Vor einem alten Conestoga-Wagen ohne Räder, dessen Tür mit schräg gestellten Ästen und Zweigen abgedeckt war, brannte in einem Kreis aus Steinen ein Feuer. Da es durchaus denkbar war, dass die Bewohner dieses Lagers Fremden gegenüber nicht gerade freundlich gestimmt waren, wollte Rachel sich gerade lauthals bemerkbar machen und sich dafür entschuldigen, dass sie einfach in das Lager eingedrungen war, als ein kleines, sommersprossiges Gesicht hinter dem Wagen hervorlugte.

»Wer bist du?«, fragte das Kind herausfordernd.

Der Junge, den Rachel sah, musste neun, höchstens zehn Jahre alt sein. Er hatte weizenblonde Haare, die ihm ins Gesicht fielen, er ging barfuß und seine Kleidung bestand aus Lumpen.
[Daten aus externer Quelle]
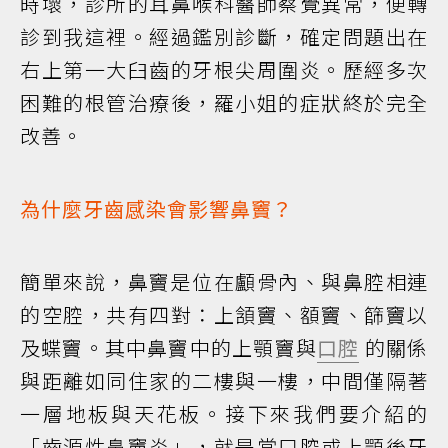
時壞，診所的耳鼻喉科醫師察覺異常，便轉
診到我這裡。經過鑑別診斷，確定問題出在
右上第一大臼齒的牙根尖周圍炎。歷經多次
困難的根管治療後，羅小姐的症狀終於完全
改善。
為什麼牙齒感染會影響鼻竇？
簡單來說，鼻竇是位在顱骨內、與鼻腔相連
的空腔，共有四對：上頷竇、額竇、篩竇以
及蝶竇。其中鼻竇中的上顎竇與
口腔
的關係
與距離如同住家的二樓與一樓，中間僅隔著
一層地板與天花板。接下來我們要介紹的
「齒源性鼻竇炎」，就是當口腔或上顎後牙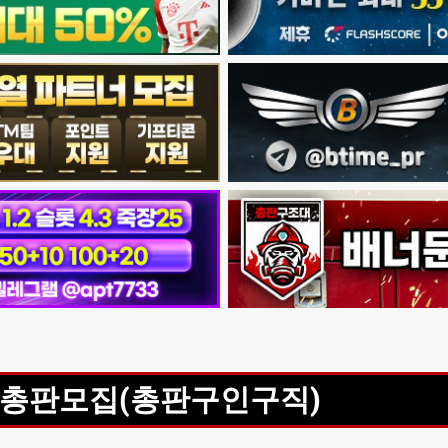
총판모집(총판구인구직)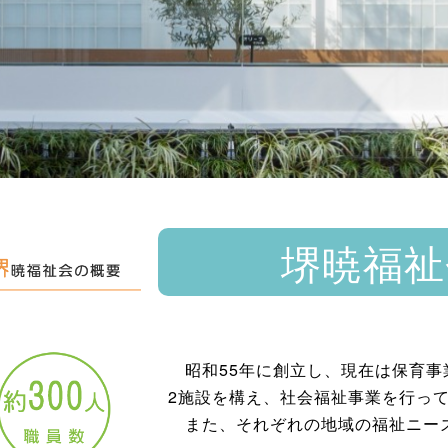
役立つことに誇りを持ちます。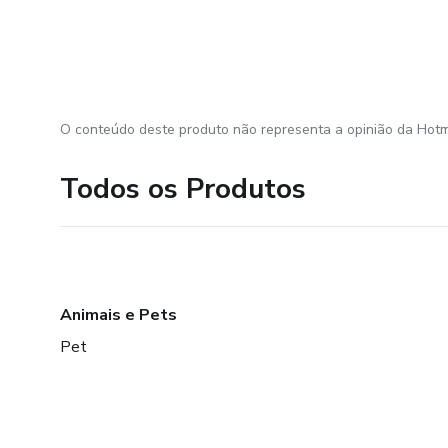
O conteúdo deste produto não representa a opinião da Hotm
Todos os Produtos
Animais e Pets
Pet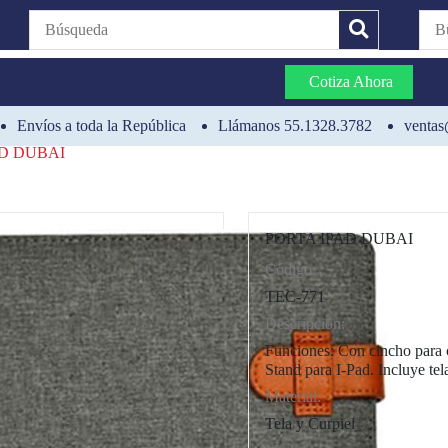
Cotiza Ahora
Envíos a toda la República
Llámanos 55.1328.3782
ventas
AD DUBAI
PORTA IPAD DUBAI
Código:
CAT0012
TEC-771
Descripción:
Funciones: Con cincho para c
Stand para I-Pad. Incluye tel
Material:
Tela y Curpiel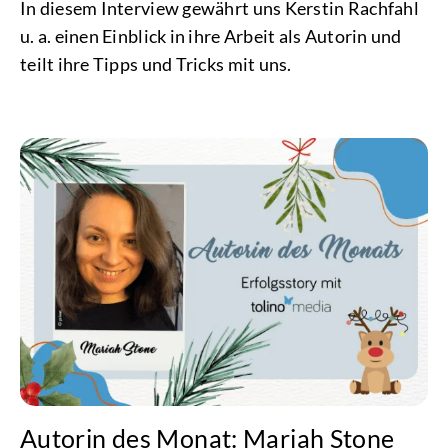
In diesem Interview gewährt uns Kerstin Rachfahl
u. a. einen Einblick in ihre Arbeit als Autorin und
teilt ihre Tipps und Tricks mit uns.
Autorin des Monat: Mariah Stone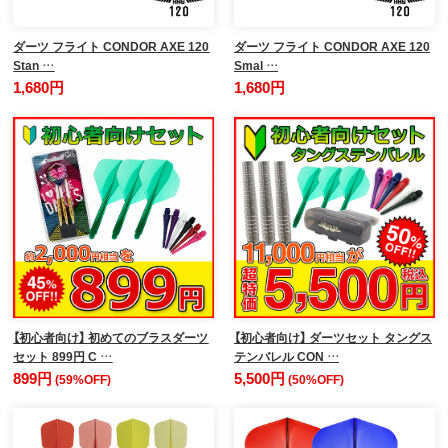
ダーツ フライト CONDOR AXE 120
ダーツ フライト CONDOR AXE 120
Stan …
Smal …
1,680円
1,680円
【初心者向け】 初めてのブラスダーツ
【初心者向け】 ダーツセット タングス
セット 899円 C …
テンバレル CON …
899円
5,500円
(59%OFF)
(50%OFF)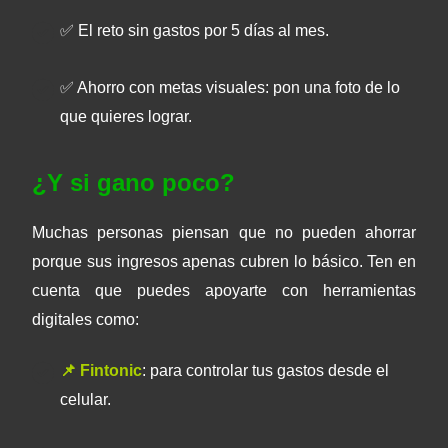
✅ El reto sin gastos por 5 días al mes.
✅ Ahorro con metas visuales: pon una foto de lo
que quieres lograr.
¿Y si gano poco?
Muchas personas piensan que no pueden ahorrar
porque sus ingresos apenas cubren lo básico. Ten en
cuenta que puedes apoyarte con herramientas
digitales como:
📌 Fintonic
: para controlar tus gastos desde el
celular.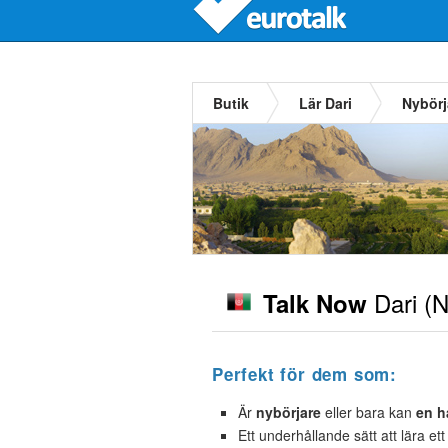
Butik
Lär Dari
Nybörj
Dari
(N
Talk Now
Perfekt för dem som:
Är
nybörjare
eller bara kan
en h
Ett underhållande sätt att lära et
»Ich heiße Rachel English«, erwiderte sie und ließ sich dabei vom Rücken des Pferdes gleiten. Es tat gut, wieder auf den eigenen Beinen zu stehen. Sie war es gewohnt, zu Fuß zu gehen. Zwar war sie eine ganz gute Reiterin, aber sie fühlte sich im Sattel nicht unbedingt wohl. »Und wie heißt du?«

»Du verschwindest besser, bevor mein Pa zurückkommt«, warnte der Junge sie.